# Need advise on how to put plans and photos onto home theater construction ????



## alan monro (May 9, 2006)

My home theatre is finally coming together.:jump: I have been taking photos with my new digital camera, I am still getting used to it ,my last camera was a 35mm film type,but film is too inconvenient, I don't have say any more on that. I would like to share my construction and ideas I had and have. I am open to ideas that other people have about my obsession. Without H.T.S.as a general guide I would be up river without a paddle. So, if somebody wouldn't mind telling me how to put the plans and photos on this Forum it would be most appreciated .Kind regards alan.


----------



## Sonnie (Apr 11, 2006)

Generally you need a photo program to size your images to not more than 800 pixels wide and saved to .jpg or .gif file with the file name of your choosing. I use Paint Shop Pro... and older version 8 which cost me very little via ebay. Once you get the images saved to your computer you can upload them to Home Theater Photos using the upload link. Be sure to choose the appropriate category.

You may be able to upload any size image to the photo gallery and it may resize it to the maximum size allowed, I can't remember how it works exactly, but you can try. 

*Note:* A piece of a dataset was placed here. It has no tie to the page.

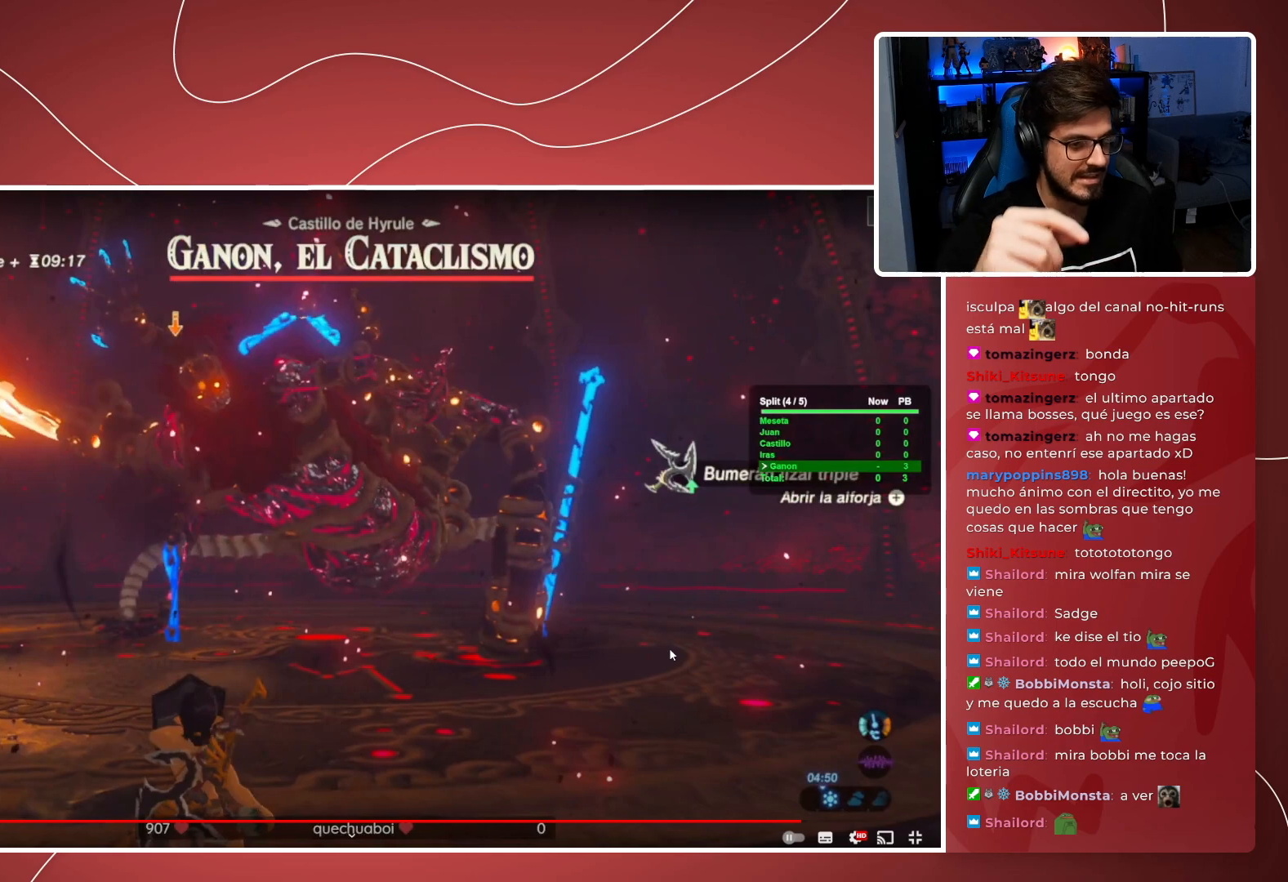
{"buttons": ["L2", "DPAD_DOWN"], "left_stick": "down", "right_stick": "center", "events": []}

Once you get the images uploaded, you go to that image and there is a link you can use to post the image in your thread post using the







button. Just post that link in the pop up dialog box when you click on that button.


----------



## Otto (May 18, 2006)

Hi Alan, 

Sonnie's info is right on, of course. I'll add that I use IrfanView to do quick resizes, rotations, etc. Google for it and I'm sure you'll find it. It's free.


----------